▶ [Work required] Without any pictures, print the lines below from the one that has "Tânărul din Șopteriu" through the one that has "Korisnička podrška", exactly and nothing else.

[Collected data]
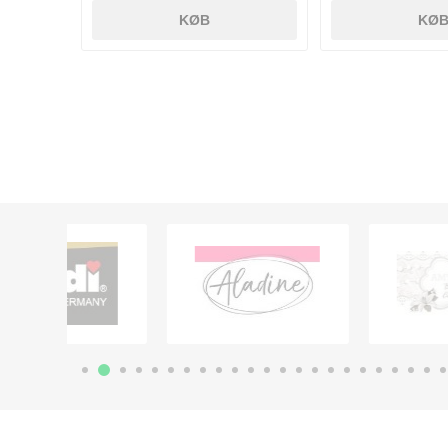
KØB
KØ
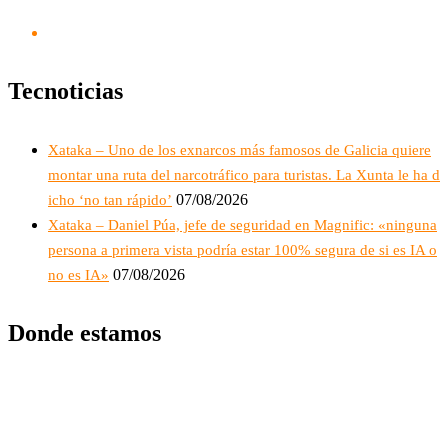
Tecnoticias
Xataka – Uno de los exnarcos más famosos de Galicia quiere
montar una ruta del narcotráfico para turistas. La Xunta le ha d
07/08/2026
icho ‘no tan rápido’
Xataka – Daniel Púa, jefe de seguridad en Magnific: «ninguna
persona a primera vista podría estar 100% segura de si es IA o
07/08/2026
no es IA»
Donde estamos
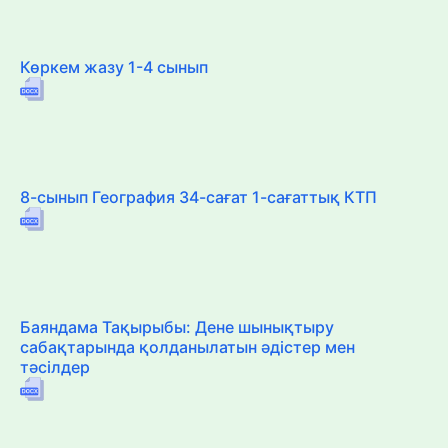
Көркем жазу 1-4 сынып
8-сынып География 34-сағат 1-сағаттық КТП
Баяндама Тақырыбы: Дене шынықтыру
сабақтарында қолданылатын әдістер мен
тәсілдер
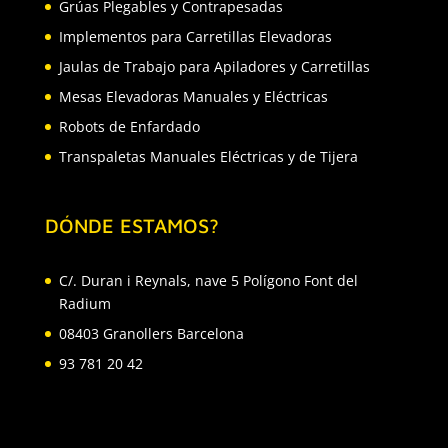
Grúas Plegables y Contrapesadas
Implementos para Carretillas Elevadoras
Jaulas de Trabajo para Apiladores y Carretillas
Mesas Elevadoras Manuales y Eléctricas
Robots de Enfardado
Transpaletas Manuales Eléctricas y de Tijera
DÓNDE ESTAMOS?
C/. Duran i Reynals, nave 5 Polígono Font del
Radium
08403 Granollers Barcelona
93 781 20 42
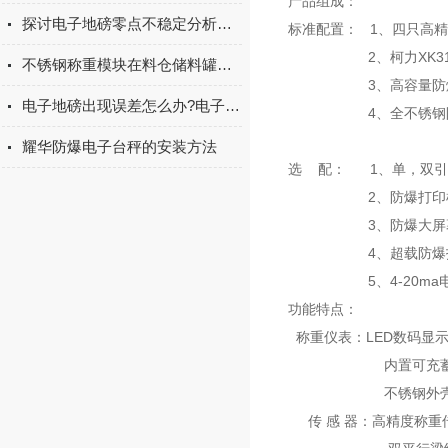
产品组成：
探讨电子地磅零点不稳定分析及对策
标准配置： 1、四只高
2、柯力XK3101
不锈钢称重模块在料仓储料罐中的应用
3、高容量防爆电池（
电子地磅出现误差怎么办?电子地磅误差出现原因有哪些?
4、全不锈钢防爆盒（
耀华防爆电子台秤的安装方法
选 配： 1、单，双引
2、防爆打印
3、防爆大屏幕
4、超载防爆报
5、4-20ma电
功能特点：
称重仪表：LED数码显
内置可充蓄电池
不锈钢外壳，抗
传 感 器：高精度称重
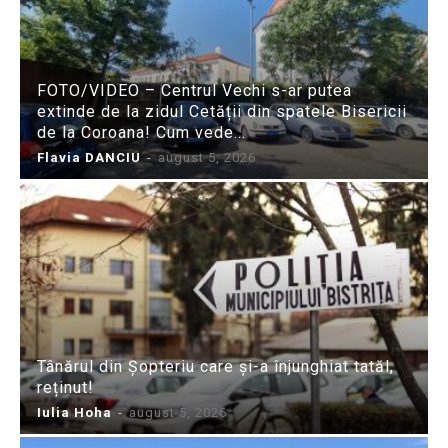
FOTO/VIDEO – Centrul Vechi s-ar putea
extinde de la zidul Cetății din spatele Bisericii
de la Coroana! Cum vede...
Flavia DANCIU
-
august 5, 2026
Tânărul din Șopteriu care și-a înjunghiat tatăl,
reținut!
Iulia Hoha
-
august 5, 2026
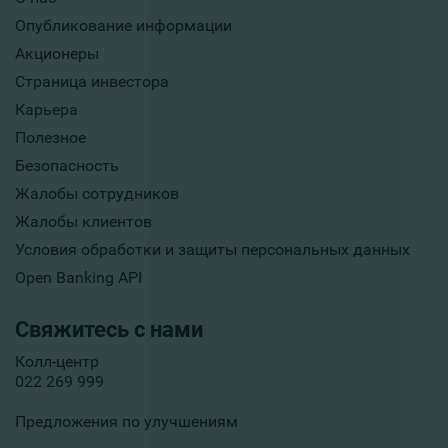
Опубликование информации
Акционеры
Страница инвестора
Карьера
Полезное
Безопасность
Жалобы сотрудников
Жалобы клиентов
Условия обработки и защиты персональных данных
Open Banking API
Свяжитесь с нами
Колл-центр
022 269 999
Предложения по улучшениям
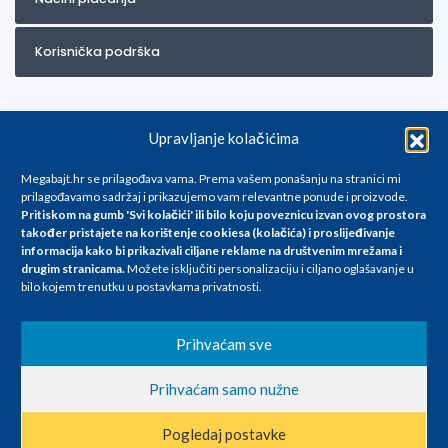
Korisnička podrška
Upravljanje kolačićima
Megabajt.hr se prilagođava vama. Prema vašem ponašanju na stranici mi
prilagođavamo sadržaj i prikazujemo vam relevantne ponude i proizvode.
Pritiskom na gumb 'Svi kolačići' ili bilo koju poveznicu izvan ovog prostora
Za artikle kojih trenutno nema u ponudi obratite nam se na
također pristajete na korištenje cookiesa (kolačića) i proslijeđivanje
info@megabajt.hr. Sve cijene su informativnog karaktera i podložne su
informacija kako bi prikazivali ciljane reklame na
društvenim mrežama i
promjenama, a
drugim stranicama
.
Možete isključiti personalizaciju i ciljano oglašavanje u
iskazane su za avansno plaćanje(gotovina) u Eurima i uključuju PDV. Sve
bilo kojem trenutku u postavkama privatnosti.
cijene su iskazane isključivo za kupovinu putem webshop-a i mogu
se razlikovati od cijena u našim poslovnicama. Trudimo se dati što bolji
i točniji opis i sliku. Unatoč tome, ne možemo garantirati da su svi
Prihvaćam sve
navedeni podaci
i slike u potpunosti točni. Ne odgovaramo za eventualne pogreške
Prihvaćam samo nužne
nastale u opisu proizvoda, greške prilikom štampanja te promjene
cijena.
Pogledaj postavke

▶ [Answer box]
Tânărul din Șopteriu care și-a înjunghiat tatăl,
reținut!
Iulia Hoha
-
august 5, 2026
Опубликование информации
Акционеры
Страница инвестора
Карьера
Полезное
Безопасность
Жалобы сотрудников
Жалобы клиентов
Условия обработки и защиты персональных данных
Open Banking API
Свяжитесь с нами
Колл-центр
022 269 999
Предложения по улучшениям
Korisnička podrška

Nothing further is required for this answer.